▶ ABOUT THIS TASK
Gather every line of the data below that contains the word "Which". Case counts, so a capital letter and a lowercase letter don't match.

▶ DATA SHOWN
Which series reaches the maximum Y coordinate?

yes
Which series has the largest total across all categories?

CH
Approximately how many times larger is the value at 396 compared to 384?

▶ EXERCISE OUTPUT
Which series reaches the maximum Y coordinate?
Which series has the largest total across all categories?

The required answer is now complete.